Planning for succession, when you have not just family but business interests to consider, is never an easy thing to think about. You need to consider a number of different issues and you may need to come to terms with some difficult realities. Planning for what happens on your death is a morbid but essential task that we all need to deal with to give certainty to those left behind.

If you already have a Will in place then you have taken the first step in your succession plan. But this is only part of the bigger picture. Every business owner needs to have an exit plan one way or another and it might come into play before you die. Either way, this process inevitably involves detailed planning and can never start too early.

Ross Brown
Ross Brown, Partner

Here are some general tips for how to approach your exit plan.

1. Face up to the realities

You need to accept that you will not always be around to run the business. Contrary to popular belief, you are not going to live forever! If you want the business to keep going then you need to think about how to achieve this.

It is important to go into the process with your eyes wide open. Succession planning is never easy and it involves you making some difficult decisions which may not please everyone. However, if you are willing to face up to the potential challenges then these can be addressed as part of the process and lead to the best outcome possible.

You do not want to be making these decisions at a time of crisis. This could lead to hasty decision making which could cause serious difficulties for your family and the business. It is important to achieve as smooth a transition as possible.

2. Set your aims and objectives at the outset

Think about whether you want to sell the business or pass it onto the next generation. If you are selling, you need to consider who is going to buy the business and think about what they are actually buying.

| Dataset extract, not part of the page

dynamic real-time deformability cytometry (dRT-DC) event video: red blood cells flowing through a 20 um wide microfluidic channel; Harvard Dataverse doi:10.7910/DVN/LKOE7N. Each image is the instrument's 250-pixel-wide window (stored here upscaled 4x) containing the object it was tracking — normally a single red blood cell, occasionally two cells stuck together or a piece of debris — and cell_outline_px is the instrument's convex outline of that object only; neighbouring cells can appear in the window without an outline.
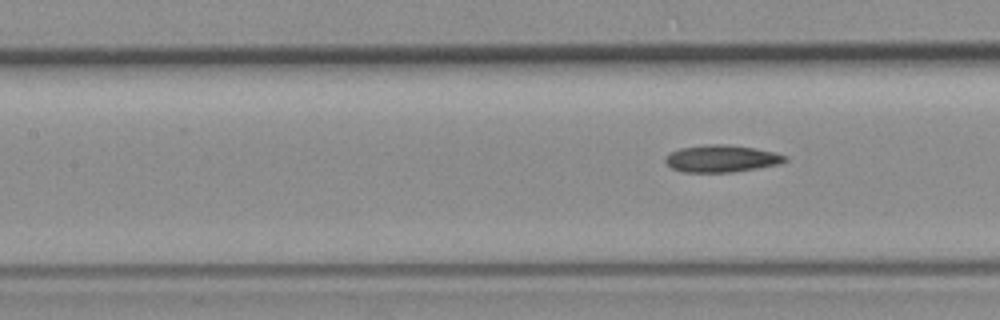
{"species": "common noctule bat (a hibernating species)", "species_latin": "Nyctalus noctula", "temperature_condition": "room temperature", "stored_images_in_passage": 6, "segment_of_instrument_passage": [2, 2], "camera_frame_rate_fps": 3000, "um_per_image_px": 0.085, "animal": {"sex": "female", "body_mass_g": 19.3, "forearm_length_mm": 54.1}, "frame": {"image": 1, "passage_image": 6, "time_ms": 5.667, "image_size_px": [1000, 320], "cell_outline_px": [[788, 160], [780, 164], [732, 172], [684, 172], [672, 168], [664, 160], [664, 156], [668, 152], [680, 148], [708, 144], [724, 144], [752, 148], [776, 152], [788, 156]], "centroid_in_image_um": [61.32, 13.47], "position_along_channel_um": 146.1, "area_um2": 18.96}}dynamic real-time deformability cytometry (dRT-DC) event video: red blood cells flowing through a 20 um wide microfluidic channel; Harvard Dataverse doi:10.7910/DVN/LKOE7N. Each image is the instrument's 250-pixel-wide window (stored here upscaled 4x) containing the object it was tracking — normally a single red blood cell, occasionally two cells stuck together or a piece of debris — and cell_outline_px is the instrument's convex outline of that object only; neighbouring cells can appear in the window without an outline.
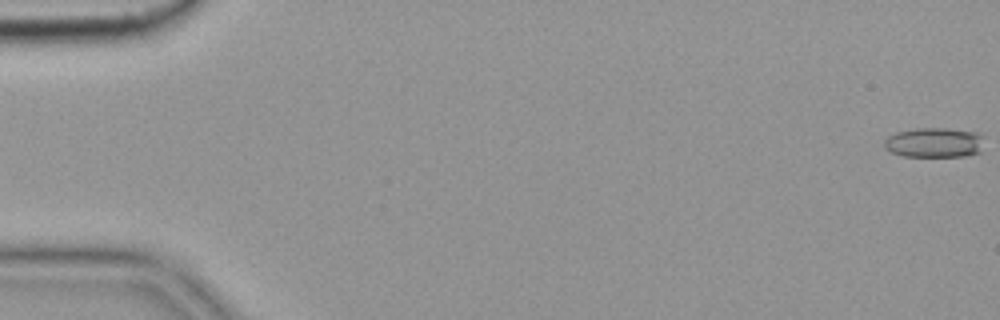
{"species": "common noctule bat (a hibernating species)", "species_latin": "Nyctalus noctula", "temperature_condition": "cold", "stored_images_in_passage": 6, "camera_frame_rate_fps": 3000, "um_per_image_px": 0.085, "animal": {"sex": "female", "body_mass_g": 19.9}, "frame": {"image": 1, "passage_image": 1, "time_ms": 0.0, "image_size_px": [1000, 320], "cell_outline_px": [[984, 136], [980, 152], [964, 156], [900, 156], [884, 148], [884, 140], [888, 136], [896, 132], [916, 128], [944, 128], [980, 132]], "centroid_in_image_um": [79.42, 12.11], "position_along_channel_um": 5.6, "area_um2": 17.57}}
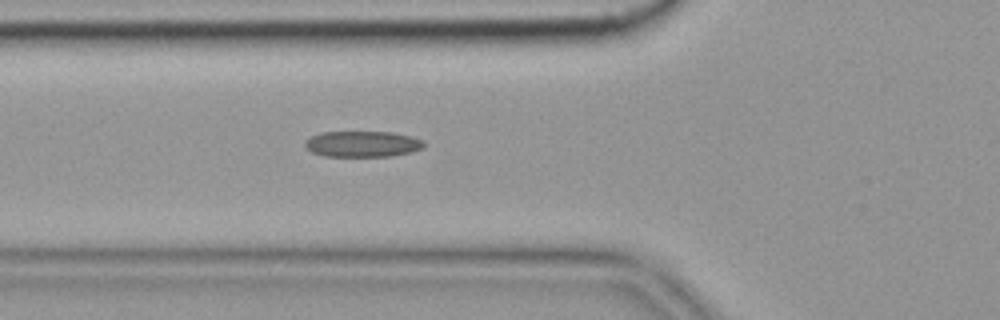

Are there assets to sell or are you simply selling the name?

If you are passing the business on, you need to think about timings and how this is going to work going forward. Who is going to be involved in the decision-making process? Is there to be a distinction between who runs the business day-to-day and who is entitled to the income produced?

3. The family

If you are looking to pass the business onto the next generation, then don’t go into the process with rose-tinted glasses about the people and personalities involved. Think about whether you are prepared to hand over the reins to the next generation and how best to achieve this. Remember that there is a distinction between running the business on a daily basis and simply receiving a share of the profits.

If there is to be a generational shift, then everyone needs to understand their new roles within the business. Part of the process is the education of these involved and this is particularly important for those who are not actively involved in the business.

4. And what about you?

You need to think about what you want out of the business when you exit to make sure that you have something to live on during your retirement. If you are simply gifting your interest to the next generation then this is not likely to generate a capital sum. You may wish to think about retaining some sort of income from the business or include earn out provisions as part of the exit arrangement.

5. Tax

The tax implications are critical to your business exit plan. Although most schemes can be structured in a broadly tax efficient way, this does need some planning. It is important to be aware of the potential tax consequences, particularly if you are passing your interest on to the next generation, and appropriate professional advice should be obtained at the earliest opportunity.